======== SOURCE EXTRACT

TP: You were a member of La Sonora Ponceña for sixteen years. Also, you participated in eighteen historical albums. That’s quite an achievement.
LJR: Thank you.
TP: La Sonora was your “escuela” (school) and Quique was the “headmaster.” I understand he dispensed some tough love at the beginning of the relationship.
LJR: The first time I showed up late, Quique said, “The third time you’re late, you’re out of the band!” I was young and had a New York attitude, which does not work in Puerto Rico.
TP: Tell me about your relationship with Papo Lucca.
LJR: I learned a lot from Papo. I was very fortunate to watch him in the studio. I am who I am today because of what I learned from him and many others. I started as a kid and became an accomplished musician, producer, and bandleader by watching and learning.
TP: What years were you with La Sonora?
LJR: 1974 to 1990.
TP: Why did you leave?
LJR: Things were slowing down in Puerto Rico. Also, it was time to go out on my own. I freelanced, did studio work, played with other bands, and played different instruments.
TP: Which instruments?
LJR: Different percussion instruments, “toys.” Also, I played with Bobby Valentin, a great experience, Cheo Feliciano for two years, and Luis Garcia. I’ve done so much!
TP: Your discography is impressive.
LJR: I’ve recorded roughly 100 CDs, which I remember.
TP: How did you come to work with Eddie Palmieri?
LJR: I was doing a gig with Ray Santos; I can’t recall the venue, and Eddie Palmieri and his wife showed up. I stopped by Eddie’s table to pay my respects, and he asked me for my business card. But he was looking for a conga player. Afterward, I received a telephone call from Eddie Palmieri’s son (and manager), Eddie Palmieri the 2nd, and the rest is history.
TP: Timing is everything!
LJR: (Laughs) I can honestly say I have performed with two of the “baddest” piano players on the planet – Eddie Palmieri and Papo Lucca! I was with La Sonora for sixteen years, and I’m going on fifteen years with Palmieri. I have to talk about Eddie Palmieri. He’s a genius; he respects the musicians and always wants the best for us, and we return the favor by playing our hearts out.
TP: Palmieri is older, wiser, and a mentor and father to many musicians, past and present.
LJR: I was fortunate to step into Eddie’s band immediately. I’ve traveled the world with Eddie – China, Europe, Australia, Hong Kong, and Japan – honestly, it has been the best experience of my life. We’ve played at the best venues; I couldn’t ask for more. I’m very honored. It’s a blessing. Another blessing is playing with the new players: Luques Curtis, Louis Fouche, Jonathan Powell, and others. Eddie has always had a keen eye for talent. I’m thinking of the tune 17.1 (from the album Superimposition), whose title is based on the band members’ average age. Eddie has always had the “baddest cats” on the planet, regardless of age.

================
======== RECORDED DATA

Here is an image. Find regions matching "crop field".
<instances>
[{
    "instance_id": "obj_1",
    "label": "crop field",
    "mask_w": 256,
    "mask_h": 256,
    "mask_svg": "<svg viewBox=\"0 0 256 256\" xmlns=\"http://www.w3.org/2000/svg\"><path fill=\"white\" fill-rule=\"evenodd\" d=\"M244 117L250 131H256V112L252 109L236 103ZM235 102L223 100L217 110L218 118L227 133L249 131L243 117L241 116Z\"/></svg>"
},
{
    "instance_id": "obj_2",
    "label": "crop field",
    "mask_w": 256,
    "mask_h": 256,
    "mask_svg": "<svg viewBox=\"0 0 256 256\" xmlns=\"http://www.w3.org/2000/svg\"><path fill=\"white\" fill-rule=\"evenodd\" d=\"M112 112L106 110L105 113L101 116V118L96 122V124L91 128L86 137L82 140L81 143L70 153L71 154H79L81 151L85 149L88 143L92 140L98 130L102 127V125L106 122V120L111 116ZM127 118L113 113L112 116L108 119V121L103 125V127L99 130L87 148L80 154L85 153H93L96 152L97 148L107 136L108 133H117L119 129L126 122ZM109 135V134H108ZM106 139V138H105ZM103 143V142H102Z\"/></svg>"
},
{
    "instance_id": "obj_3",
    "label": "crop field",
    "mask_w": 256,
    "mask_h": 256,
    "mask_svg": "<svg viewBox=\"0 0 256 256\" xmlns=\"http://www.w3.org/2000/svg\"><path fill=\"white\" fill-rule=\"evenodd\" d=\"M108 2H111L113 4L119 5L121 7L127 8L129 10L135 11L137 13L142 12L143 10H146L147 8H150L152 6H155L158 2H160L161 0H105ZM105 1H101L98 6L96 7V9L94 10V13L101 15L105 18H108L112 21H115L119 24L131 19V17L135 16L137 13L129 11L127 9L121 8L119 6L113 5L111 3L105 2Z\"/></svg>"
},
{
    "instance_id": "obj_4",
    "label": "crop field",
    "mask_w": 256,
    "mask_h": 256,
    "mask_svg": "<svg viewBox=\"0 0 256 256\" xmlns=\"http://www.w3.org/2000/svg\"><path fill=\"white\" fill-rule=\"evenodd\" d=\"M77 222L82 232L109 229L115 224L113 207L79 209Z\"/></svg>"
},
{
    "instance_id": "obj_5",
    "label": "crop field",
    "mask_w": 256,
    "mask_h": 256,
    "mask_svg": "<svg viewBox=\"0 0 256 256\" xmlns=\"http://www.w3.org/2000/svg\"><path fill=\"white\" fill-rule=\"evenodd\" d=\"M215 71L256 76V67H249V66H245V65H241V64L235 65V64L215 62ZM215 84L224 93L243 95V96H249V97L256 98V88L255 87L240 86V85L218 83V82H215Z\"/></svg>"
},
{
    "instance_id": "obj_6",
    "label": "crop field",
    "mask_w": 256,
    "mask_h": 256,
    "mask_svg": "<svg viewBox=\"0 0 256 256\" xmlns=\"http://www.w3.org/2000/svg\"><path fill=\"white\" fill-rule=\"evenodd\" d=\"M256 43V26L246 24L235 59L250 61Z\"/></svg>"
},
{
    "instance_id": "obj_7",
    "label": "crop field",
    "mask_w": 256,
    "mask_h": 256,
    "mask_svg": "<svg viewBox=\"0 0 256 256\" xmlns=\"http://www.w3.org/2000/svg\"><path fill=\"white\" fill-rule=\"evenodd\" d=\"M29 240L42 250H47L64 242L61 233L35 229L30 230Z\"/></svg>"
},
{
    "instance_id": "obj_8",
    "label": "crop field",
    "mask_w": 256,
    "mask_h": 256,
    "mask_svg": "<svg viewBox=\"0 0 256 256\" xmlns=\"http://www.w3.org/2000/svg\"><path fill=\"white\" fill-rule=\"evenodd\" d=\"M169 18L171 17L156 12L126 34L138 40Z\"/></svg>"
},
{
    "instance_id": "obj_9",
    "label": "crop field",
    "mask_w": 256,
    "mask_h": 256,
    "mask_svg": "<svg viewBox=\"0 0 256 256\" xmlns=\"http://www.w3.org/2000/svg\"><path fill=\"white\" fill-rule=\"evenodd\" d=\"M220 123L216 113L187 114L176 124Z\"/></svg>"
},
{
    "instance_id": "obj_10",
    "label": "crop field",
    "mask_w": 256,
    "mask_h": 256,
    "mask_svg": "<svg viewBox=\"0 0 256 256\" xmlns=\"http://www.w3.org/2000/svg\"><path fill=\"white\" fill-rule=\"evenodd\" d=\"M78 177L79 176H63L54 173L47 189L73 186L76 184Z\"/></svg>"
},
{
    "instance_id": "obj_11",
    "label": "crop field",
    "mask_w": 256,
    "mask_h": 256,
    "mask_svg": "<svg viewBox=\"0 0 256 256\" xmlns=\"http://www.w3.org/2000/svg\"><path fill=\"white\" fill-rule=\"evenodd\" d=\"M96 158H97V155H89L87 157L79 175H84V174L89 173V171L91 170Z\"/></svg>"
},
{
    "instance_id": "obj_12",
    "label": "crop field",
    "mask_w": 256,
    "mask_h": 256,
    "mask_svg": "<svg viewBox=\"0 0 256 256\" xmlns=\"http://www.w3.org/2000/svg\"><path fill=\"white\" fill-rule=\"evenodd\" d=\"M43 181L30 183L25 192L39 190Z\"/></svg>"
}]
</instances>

================

EXERCISES TO COMPLETE =>
1. Summarize the interview in two sentences.
2. Reproduce the passage of the interview between "LJR: I learned" and "discography is impressive.", inclusive.

ANSWER SET =>
1. The interviewee played with La Sonora Ponceña from 1974 to 1990, learned a great deal from Papo Lucca, and left when things slowed down in Puerto Rico in order to freelance, do studio work, and play with other bands. After meeting Eddie Palmieri at a gig and later getting a call from Palmieri's son, the interviewee joined Palmieri's band, is going on fifteen years with it, and describes traveling the world with Palmieri as the best experience of the interviewee's life.

2.
LJR: I learned a lot from Papo. I was very fortunate to watch him in the studio. I am who I am today because of what I learned from him and many others. I started as a kid and became an accomplished musician, producer, and bandleader by watching and learning.
TP: What years were you with La Sonora?
LJR: 1974 to 1990.
TP: Why did you leave?
LJR: Things were slowing down in Puerto Rico. Also, it was time to go out on my own. I freelanced, did studio work, played with other bands, and played different instruments.
TP: Which instruments?
LJR: Different percussion instruments, “toys.” Also, I played with Bobby Valentin, a great experience, Cheo Feliciano for two years, and Luis Garcia. I’ve done so much!
TP: Your discography is impressive.